Government spokesman Kavi Bal said in an email that some of the restrictions in the old policy that protected the Rocky Mountains from coal mining will be restored.
Specifics are still being worked out, Bal said.
“We continue to engage with Albertans on this matter and expect to have more to say in the near future,” Bal said.
A number of communities in Alberta have expressed their concerns with the plans to attempt to expand coal mining.
On Monday, Turner Valley approved a letter asking the province to issue a stop-work order on coal exploration and to restore previous protection on the eastern slopes.
Canmore passed a similar motion the next day.
At least eight communities are upset with the government’s decision, including the city of Lethbridge.
The towns of High River and Nanton and the counties of Ranchlands and Foothills have all expressed concerns. The City of Calgary has planned debate on the issue.
High River Mayor Craig Snodgrass had a meeting Thursday with Energy Minister Sonya Savage.
“If there’s one person through all of this I have trust in it is Minster Savage,” Snodgrass said.
But he insists it’s not the time to ease off the pressure.
“She was forthcoming, saying something is going to be happening next week. She didn’t give us any clarity on what that was. I was encouraged by the fact the answer wasn’t no,” Snodgrass said. “But we are a long ways from the finish line.”
Snodgrass said exploration should be halted while the policy is reconsidered.
“We have to be careful how the province will wordsmith this. Surface mining, strip mining, mountain top removal, we need the definitions of what that looks like,” Snodgrass said. “I think what’s very clear is we don’t want any of that. Albertans are clear, you don’t touch our mountains period.”
David Luff, former provincial assistant deputy minister, was in that same meeting.
“I found the minister to be cautious and receptive,” Luff said. “She said they were listening and realized some of the changes were probably not where they should have gone.”
Luff said he hopes the government stops all coal exploration while the discussions continue.
“The words are great, but we will see what comes next week and what actions are,” Luff said. “If the government will not consult with public around drafting a new policy, that action will indicate government has their own pre-determined road.”
High River resident Terry Grant, known as the “Mantracker,” for a popular reality show, has spent countless hours in the wilderness and is against coal exploration in the Rockies.
“I’ve had the pleasure of riding around Canada and everywhere I’ve gone, I’ve compared it to here,” Grant said.
When he’s not in the backcountry, Grant is woodworking in his garage. He’s blunt about not wanting foreign coal companies developing nearby and is skeptical about the province’s looming plans on the policy.
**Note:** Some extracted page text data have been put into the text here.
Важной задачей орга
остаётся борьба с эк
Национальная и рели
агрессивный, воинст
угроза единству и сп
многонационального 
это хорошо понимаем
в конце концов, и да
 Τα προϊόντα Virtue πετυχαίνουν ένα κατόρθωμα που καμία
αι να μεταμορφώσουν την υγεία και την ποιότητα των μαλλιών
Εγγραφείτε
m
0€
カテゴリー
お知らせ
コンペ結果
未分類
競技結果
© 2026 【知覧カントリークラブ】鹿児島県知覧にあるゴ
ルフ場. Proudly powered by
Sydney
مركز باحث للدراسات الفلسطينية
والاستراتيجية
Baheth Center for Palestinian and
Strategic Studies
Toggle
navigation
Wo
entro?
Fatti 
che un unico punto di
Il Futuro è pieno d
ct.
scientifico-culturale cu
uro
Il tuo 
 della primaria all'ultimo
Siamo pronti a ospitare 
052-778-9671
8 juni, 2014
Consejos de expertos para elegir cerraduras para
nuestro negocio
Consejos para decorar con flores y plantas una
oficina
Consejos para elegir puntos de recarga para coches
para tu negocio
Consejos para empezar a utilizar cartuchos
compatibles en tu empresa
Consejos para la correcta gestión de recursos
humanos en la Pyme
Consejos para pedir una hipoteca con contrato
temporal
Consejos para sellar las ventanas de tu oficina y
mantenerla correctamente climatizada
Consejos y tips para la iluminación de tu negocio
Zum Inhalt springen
“It’s going to be a never ending pile of garbage after these guys stick one shovel in the ground because we can’t get rid of them then,” Grant said. “We don’t want Australia to come here in the first place, the welcome mat was put out at the wrong time and we need to pull that back in.
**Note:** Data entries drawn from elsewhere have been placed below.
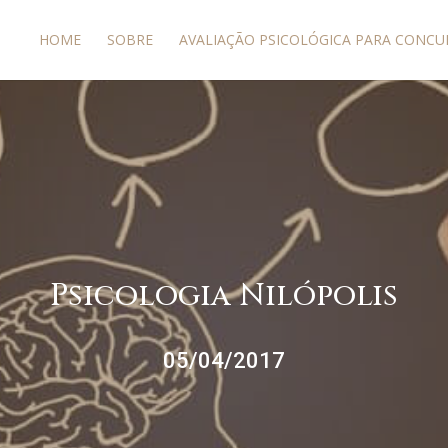
HOME
SOBRE
AVALIAÇÃO PSICOLÓGICA PARA CONCU
Psicologia Nilópolis
05/04/2017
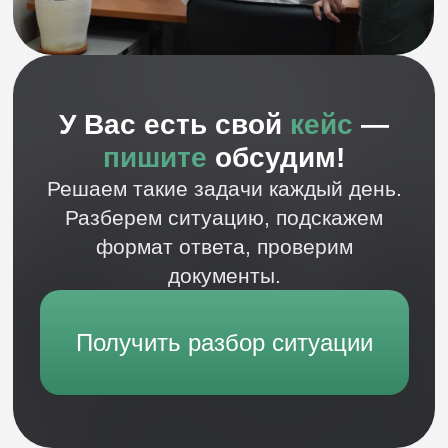
Отвечаем на ваши вопросы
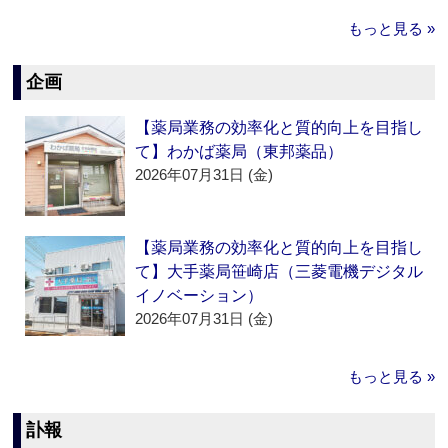
もっと見る »
企画
【薬局業務の効率化と質的向上を目指し
て】わかば薬局（東邦薬品）
2026年07月31日 (金)
【薬局業務の効率化と質的向上を目指し
て】大手薬局笹崎店（三菱電機デジタル
イノベーション）
2026年07月31日 (金)
もっと見る »
訃報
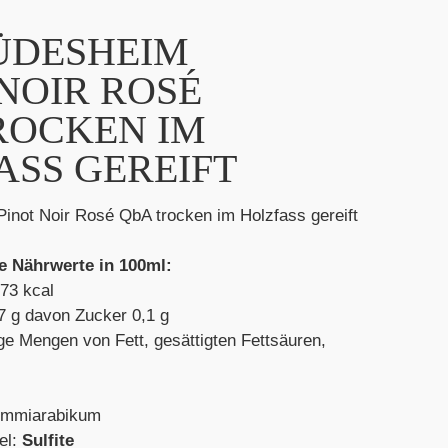
RÜDESHEIM
 NOIR ROSÉ
ROCKEN IM
ASS GEREIFT
inot Noir Rosé QbA trocken im Holzfass gereift
e Nährwerte in 100ml:
 73 kcal
7 g davon Zucker 0,1 g
ige Mengen von Fett, gesättigten Fettsäuren,
Gummiarabikum
el:
Sulfite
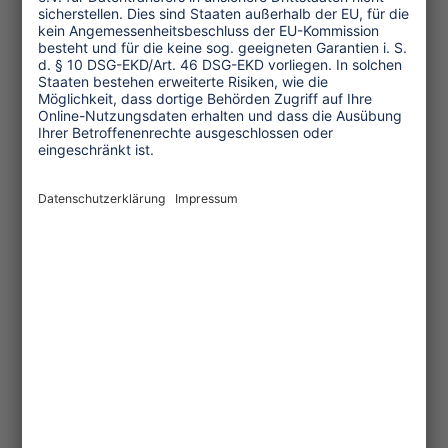
Transforming Tourism
Initiative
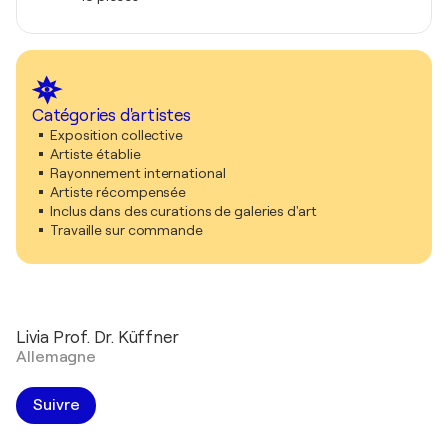
Catégories d'artistes
Exposition collective
Artiste établie
Rayonnement international
Artiste récompensée
Inclus dans des curations de galeries d'art
Travaille sur commande
Livia Prof. Dr. Küffner
Allemagne
Suivre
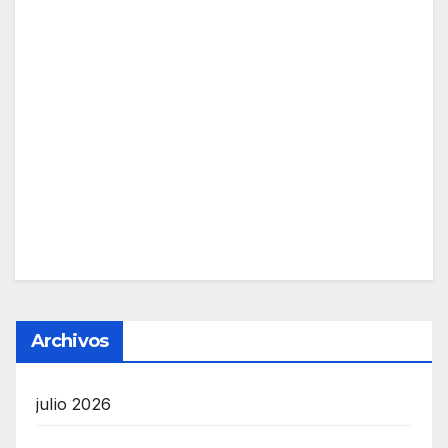
Archivos
julio 2026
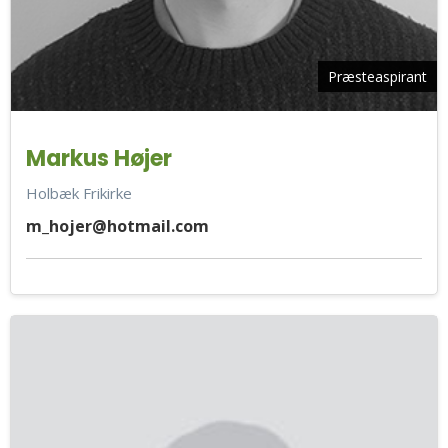
Præsteaspirant
Markus Højer
Holbæk Frikirke
m_hojer@hotmail.com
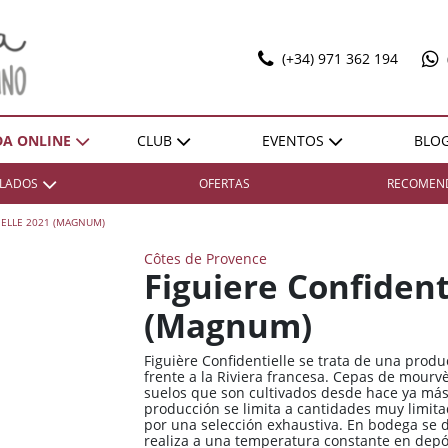
(+34) 971 362 194
DA ONLINE
CLUB
EVENTOS
BLO
T
ILADOS
OFERTAS
RECOMEN
SELECCIONES
EXPO POL MARBAN
ACTIVIDADES
DONES SOBRE LLENYA
IELLE 2021 (MAGNUM)
ZONA
ZONA
REGIÓN
REGIÓN
VENTAJAS
Côtes de Provence
Bierzo
Bierzo
España / Andalucía
España / Andalucía
HAZTE SOCIO
Figuiere Confident
Cariñena
Cariñena
España / Castilla-La
España / Castilla-La
(Magnum)
Mancha
Mancha
Cava
Cava
España / Catalunya
España / Catalunya
Figuière Confidentielle se trata de una produ
Champagne
Champagne
frente a la Riviera francesa. Cepas de mourvè
España / Comunidad
España / Comunidad
suelos que son cultivados desde hace ya más 
Cognac
Cognac
Foral De Navarra
Foral De Navarra
producción se limita a cantidades muy limita
por una selección exhaustiva. En bodega se d
Illes Balears
Illes Balears
España / Extremadura
España / Extremadura
realiza a una temperatura constante en depós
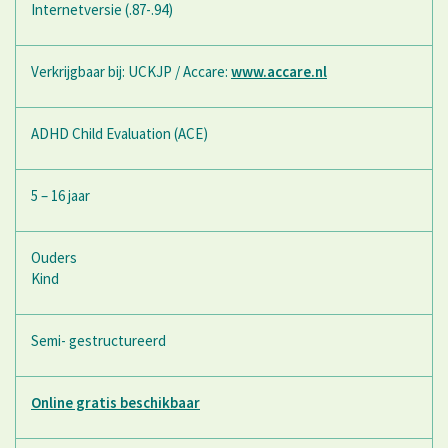
Internetversie (.87-.94)
Verkrijgbaar bij: UCKJP / Accare:
www.accare.nl
ADHD Child Evaluation (ACE)
5 – 16 jaar
Ouders
Kind
Semi- gestructureerd
Online gratis beschikbaar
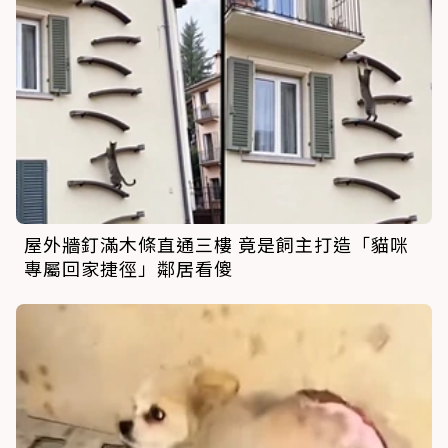
屋外牆釘滿木條直通三樓 竟是飼主打造「貓咪
專屬回家捷徑」鄰居看傻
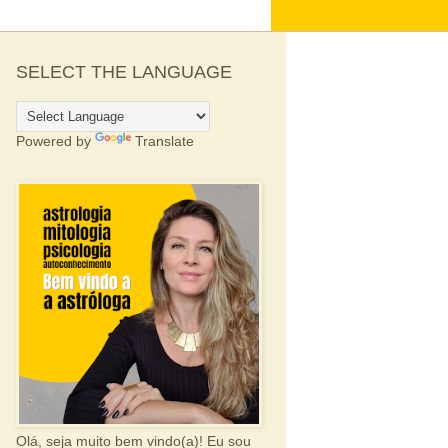
SELECT THE LANGUAGE
Powered by
Translate
Olá, seja muito bem vindo(a)! Eu sou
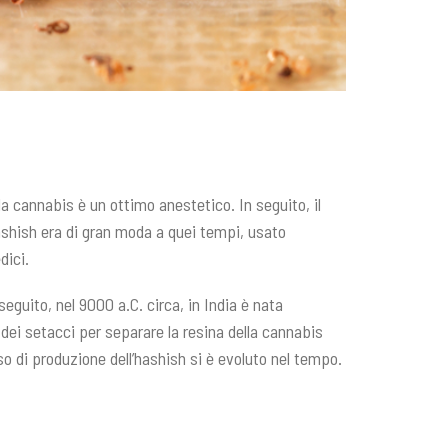
la cannabis è un ottimo anestetico. In seguito, il
hashish era di gran moda a quei tempi, usato
dici.
eguito, nel 9000 a.C. circa, in India è nata
o dei setacci per separare la resina della cannabis
o di produzione dell’hashish si è evoluto nel tempo.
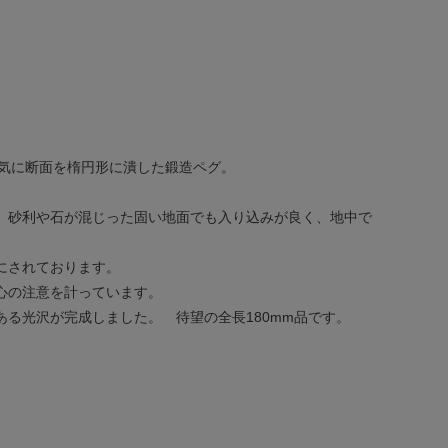
気に断面を楕円形に潰した鍛造ペグ。
、砂利や石が混じった固い地面でも入り込みが良く、地中で
にされております。
心の注意を計っています。
る光沢が完成しました。 待望の全長180mm品です。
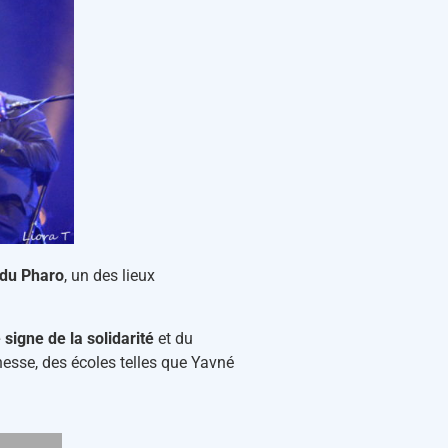
 du Pharo
, un des lieux
signe de la solidarité
et du
esse, des écoles telles que Yavné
“This new policy is going to be just another distraction to let them try to make us believe are are gaining.”
Meanwhile, Saskatchewan’s Opposition New Democrats are expressing concern over their western neighbour’s goal to expand coal mining.
Environment critic Erika Ritchie says increased development could contaminate water in the South Saskatchewan River which flows through the province.
The government policy that protected the eastern slopes of the Rocky Mountains was revoked last spring without warning. Since then, hundreds of thousands of hectares have been leased for exploration. Kilometres of roads and hundreds of drill sites have also been approved.